▸ 課題の指示
次に示すスタンスミス購入についての文章を、最後の文の後から書き継ぐこと。
[読解文]
久しぶりにスニーカーを買いました。アディダスの「スタンスミス」です。定番中の定番商品ですから「いまさら、なぜ?」と思うかもしれませんが、もちろん理由があります。スタンスミスはアッパーの素材が本革というのが基本でしたが、2021年から合成皮革に変更されてしまいました。そこで、まだ本革のスタンスミスが流通在庫として存在している間に、慌てて入手したわけです。本革のスタンスミスを手に入れるのは、いまがラストチャンスかもしれません。
スタンスミスはアディダスを代表するクラシックスタイルのスニーカー(もともとはテニスシューズ)として非常に人気があります。カジュアルスタイルだけでなく、最近ではビジネスシーンでもジャケパンやセットアップスタイルの際のカジュアルダウン(いわゆる“はずし”)アイテムとして便利なので、以前から1足は欲しいと思っていました。ただ、あまりに定番過ぎて、ついつい購入を後回しにしていたわけです。
[/読解文]
[抽出データ]
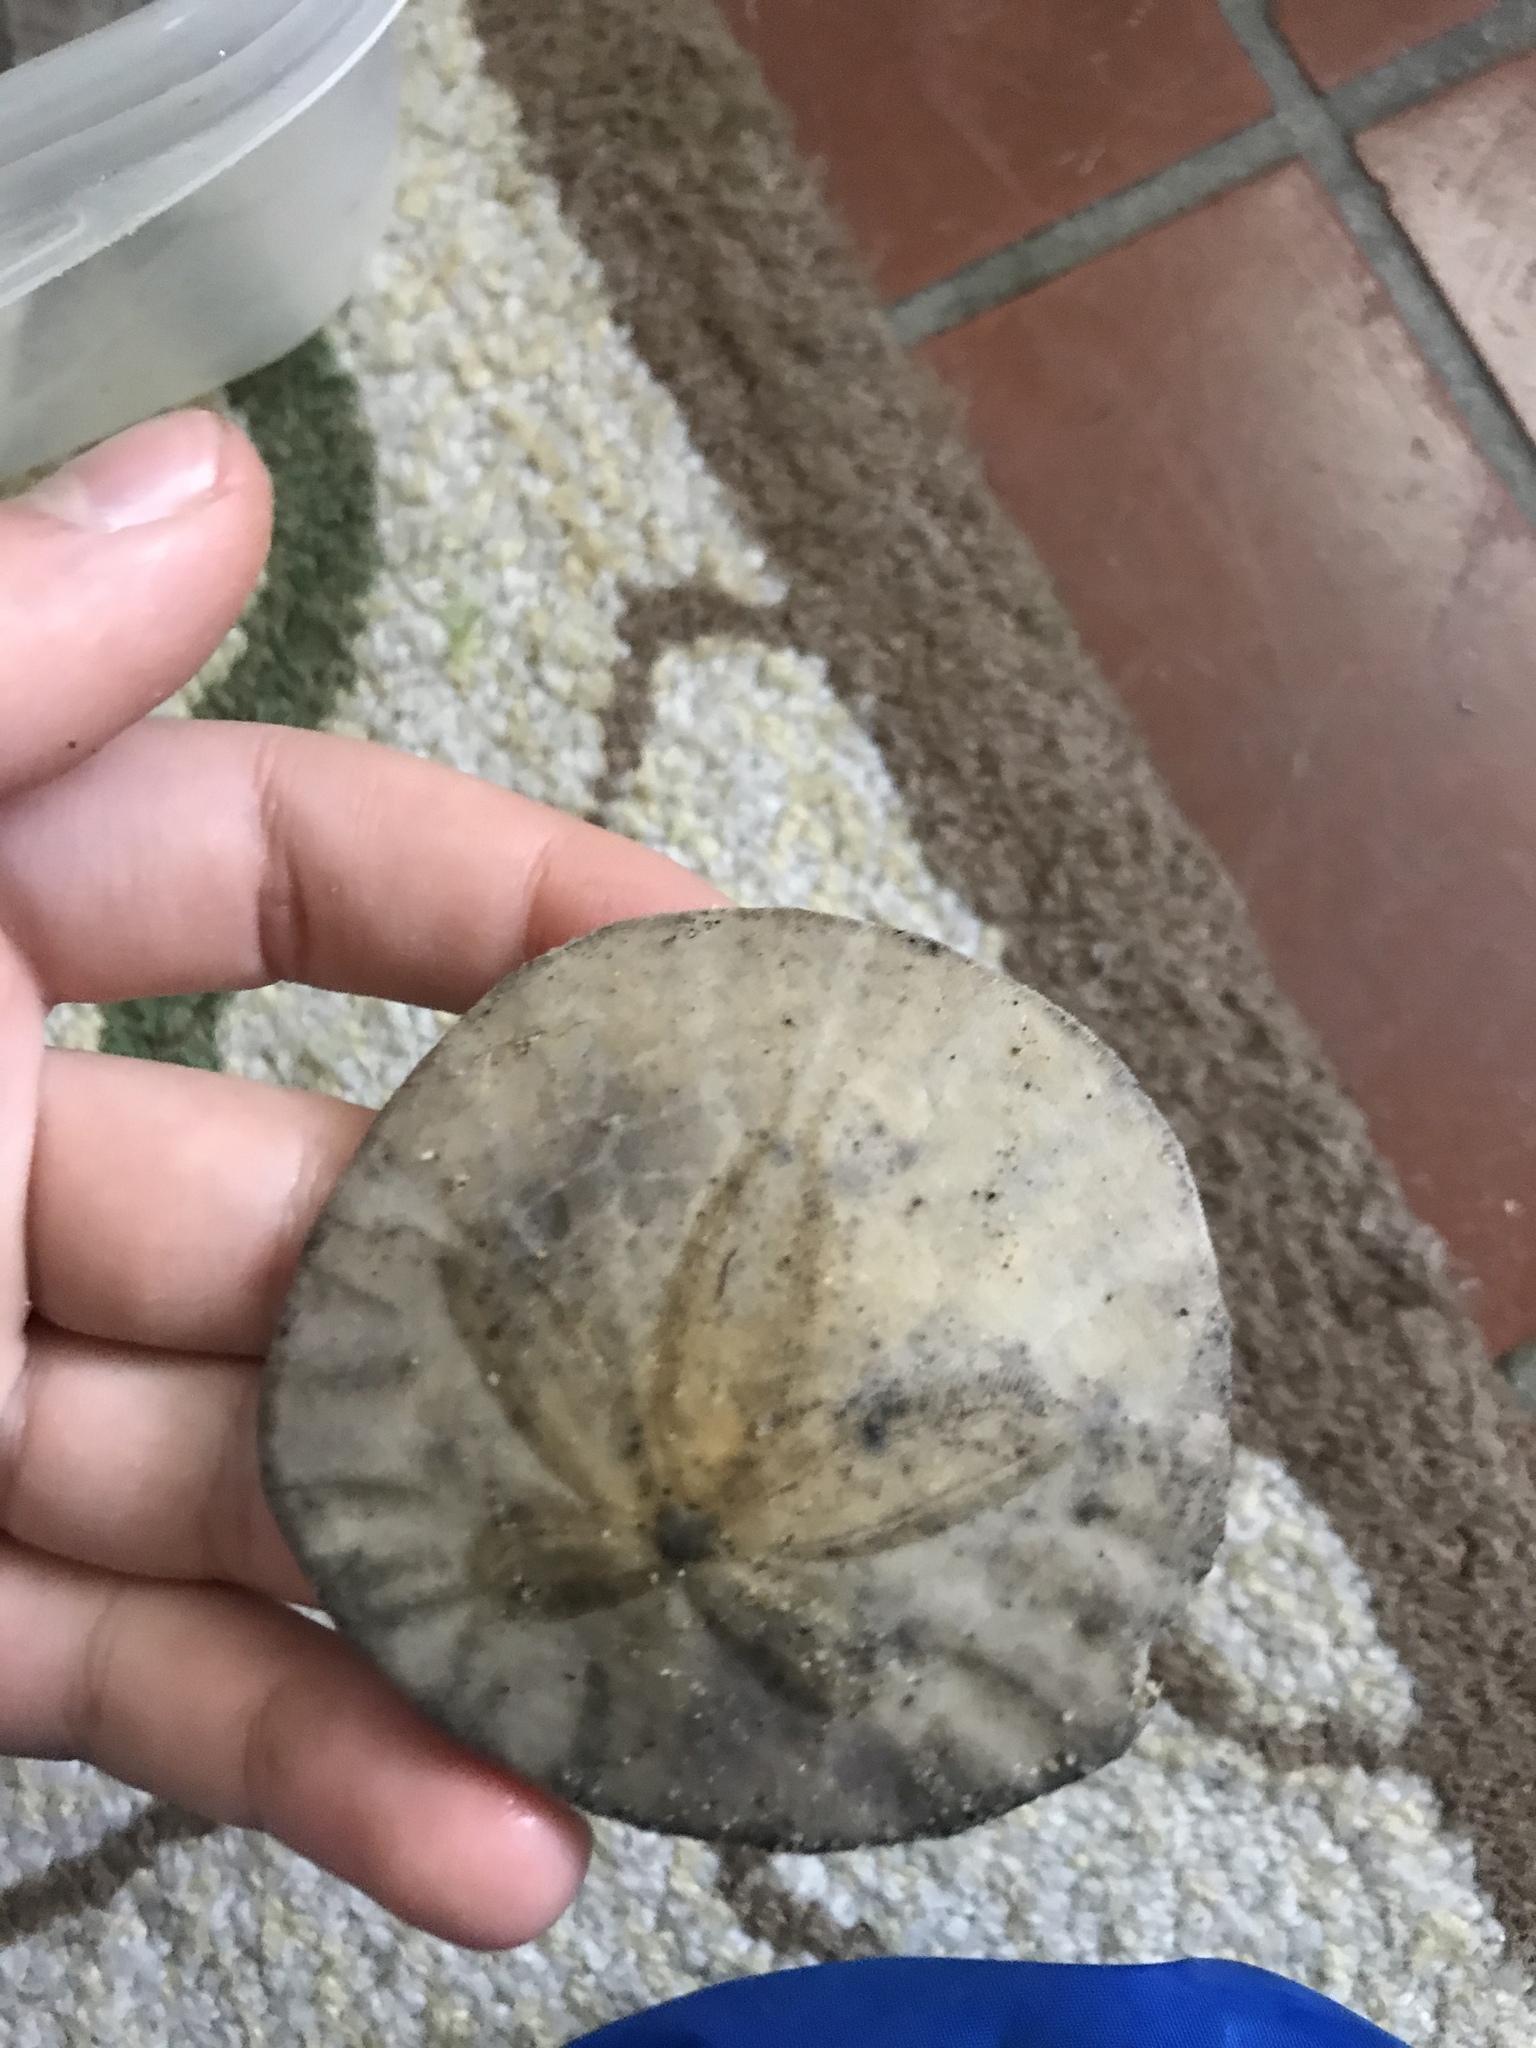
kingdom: Animalia
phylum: Echinodermata
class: Echinoidea
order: Echinolampadacea
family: Dendrasteridae
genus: Dendraster
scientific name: Dendraster excentricus
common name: Eccentric sand dollar sea urchin
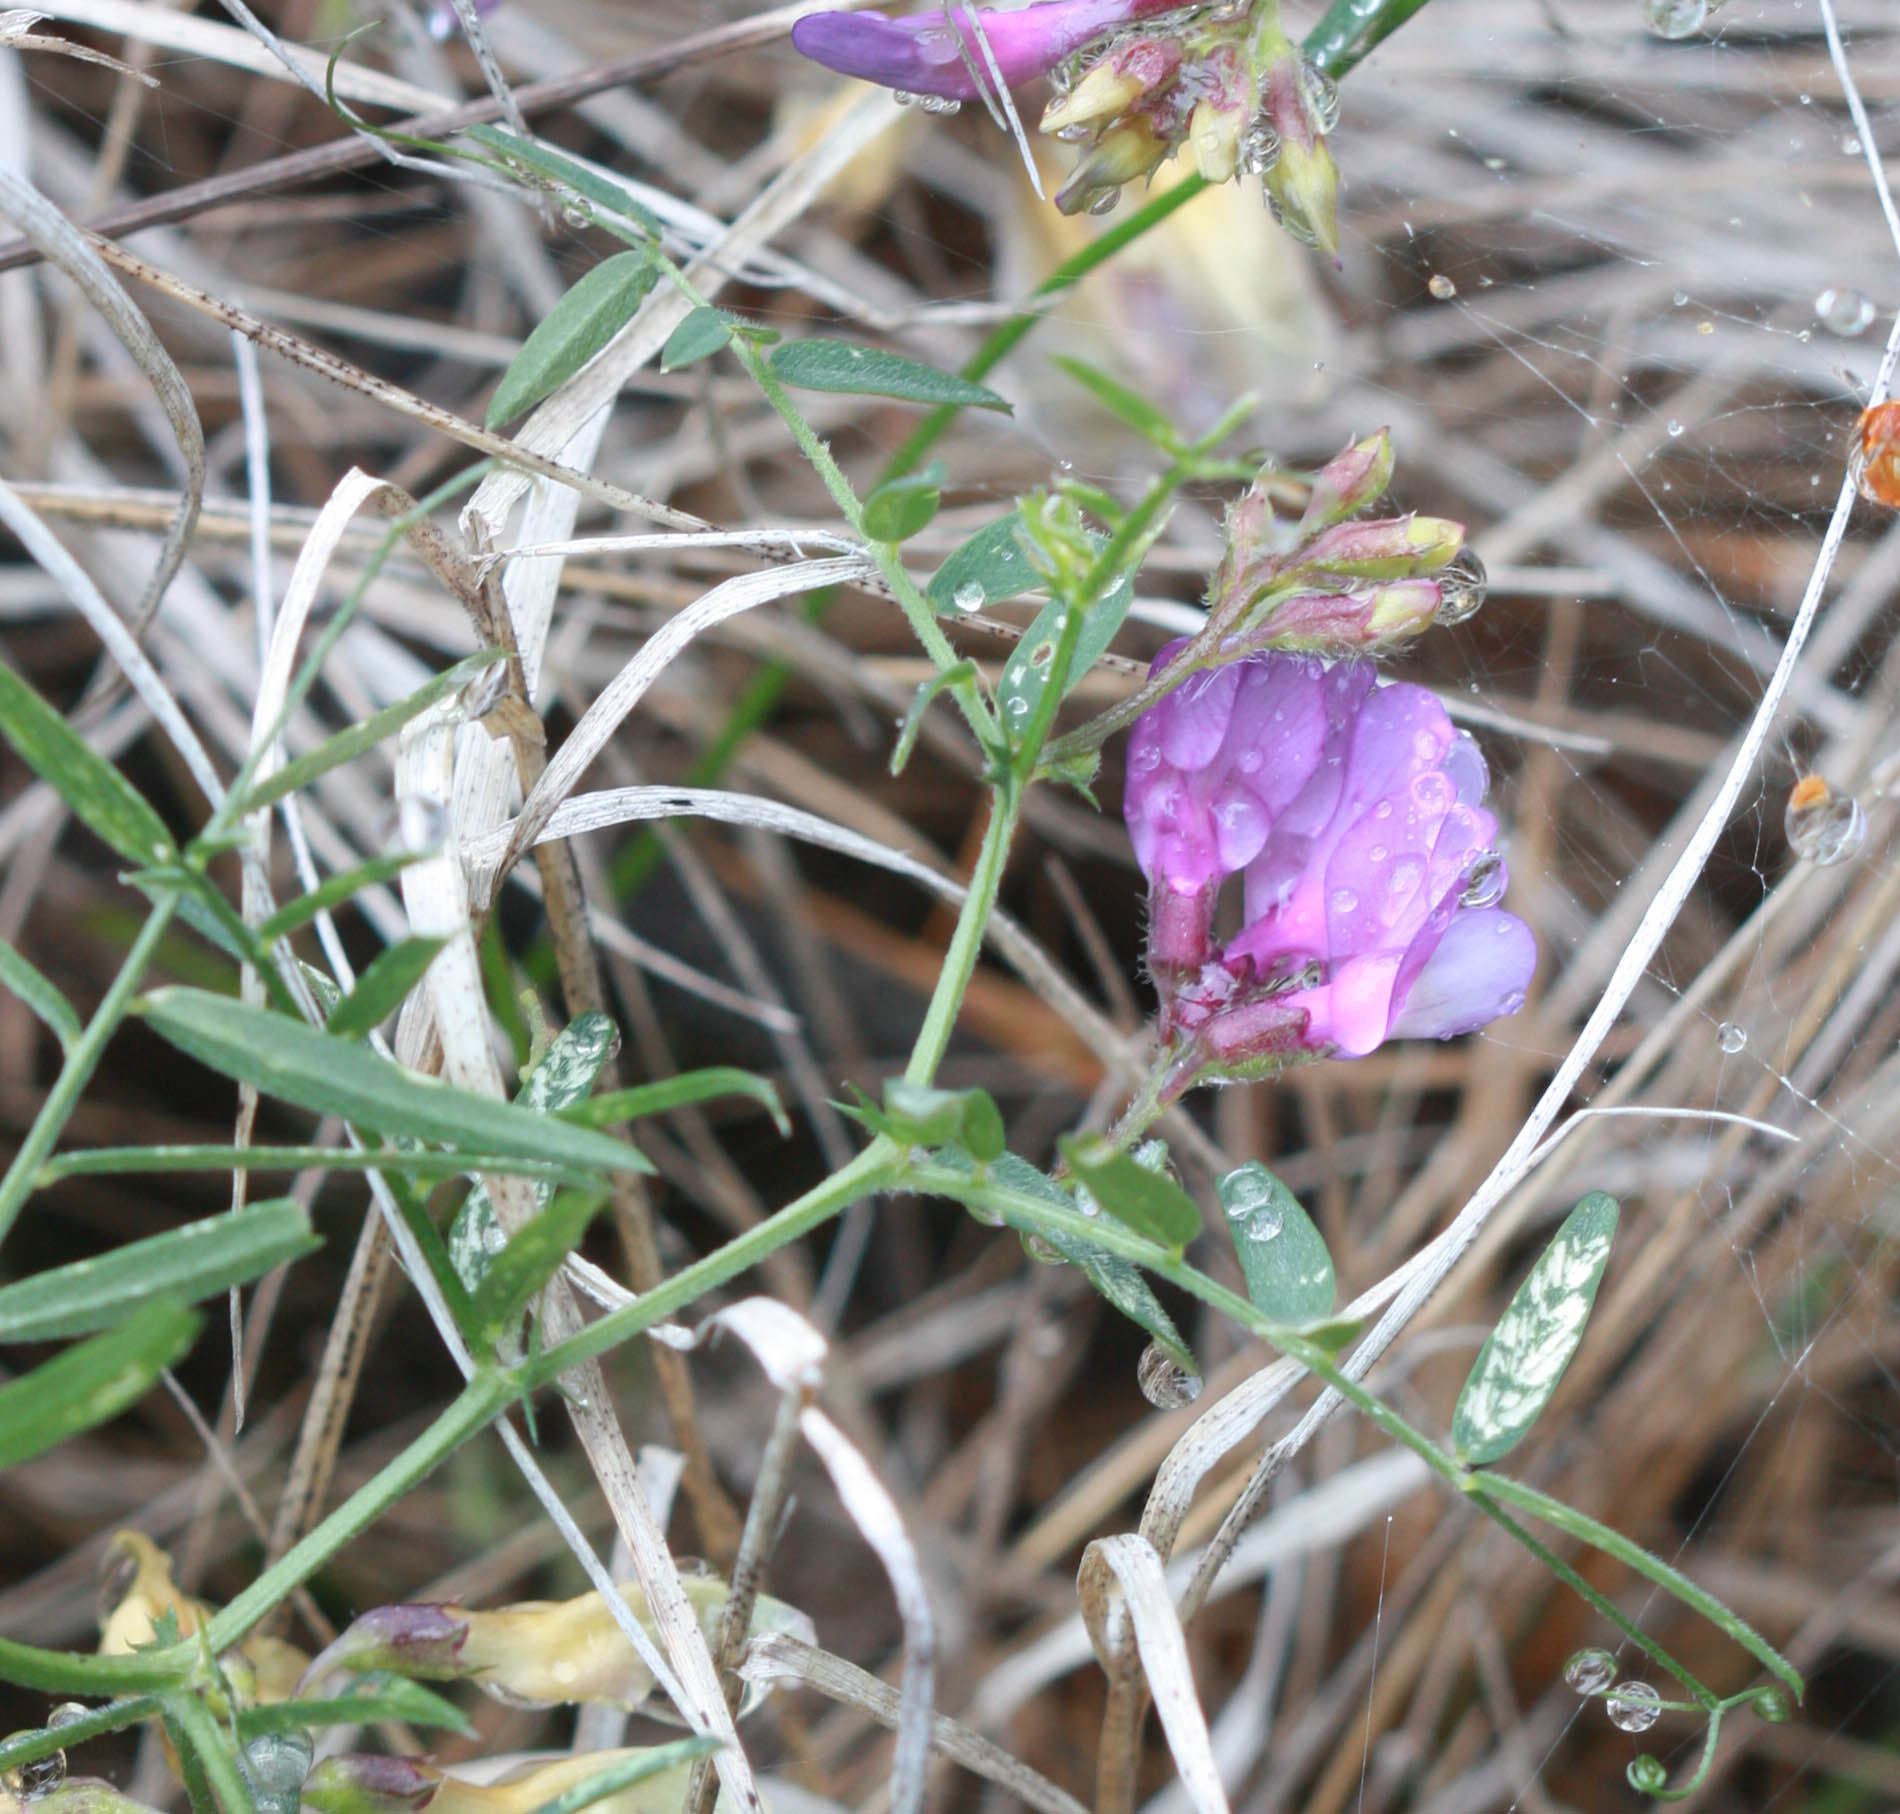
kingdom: Plantae
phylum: Tracheophyta
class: Magnoliopsida
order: Fabales
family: Fabaceae
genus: Vicia
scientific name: Vicia americana
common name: American vetch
[/抽出データ]
▸ 課題の解答
ところが今回、あわてて購入することに。理由は、2021年から仕様が大幅に変更されたからです。スタンスミスには通常ライン品と廉価版(主にABCマートが販売しています)があり、アッパーの素材は通常ライン品は本革、廉価版は合皮が基本でした。ところが2021年から通常ライン品も素材が合皮に変更されたのです。理由は“サステイナビリティー”と“ヴィーガン仕様”です。素材を再生ポリエステルを使った合皮に変更することで、リサイクル素材の比率を高め、さらに動物由来原料を使わないようにしたそうです。
これにはどうも釈然としません。そもそも天然皮革がサステイナブルでないというのが納得できない。天然皮革は食肉の生産過程で発生する廃棄物を再利用したものですから、それこそサステイナブルな素材です。なめし工程の環境負荷が大きいとも言われますが、それならリサイクルポリエステルを使った合皮だって、ポリエステルのリサイクル工程で大量のエネルギーを消費します。また、天然皮革は生分解性がありますから、廃棄後も自然界で自然に分解されるのに対し、ポリエステルはマイクロプラスチックとなって海洋汚染を引き起こす可能性がささやかれています。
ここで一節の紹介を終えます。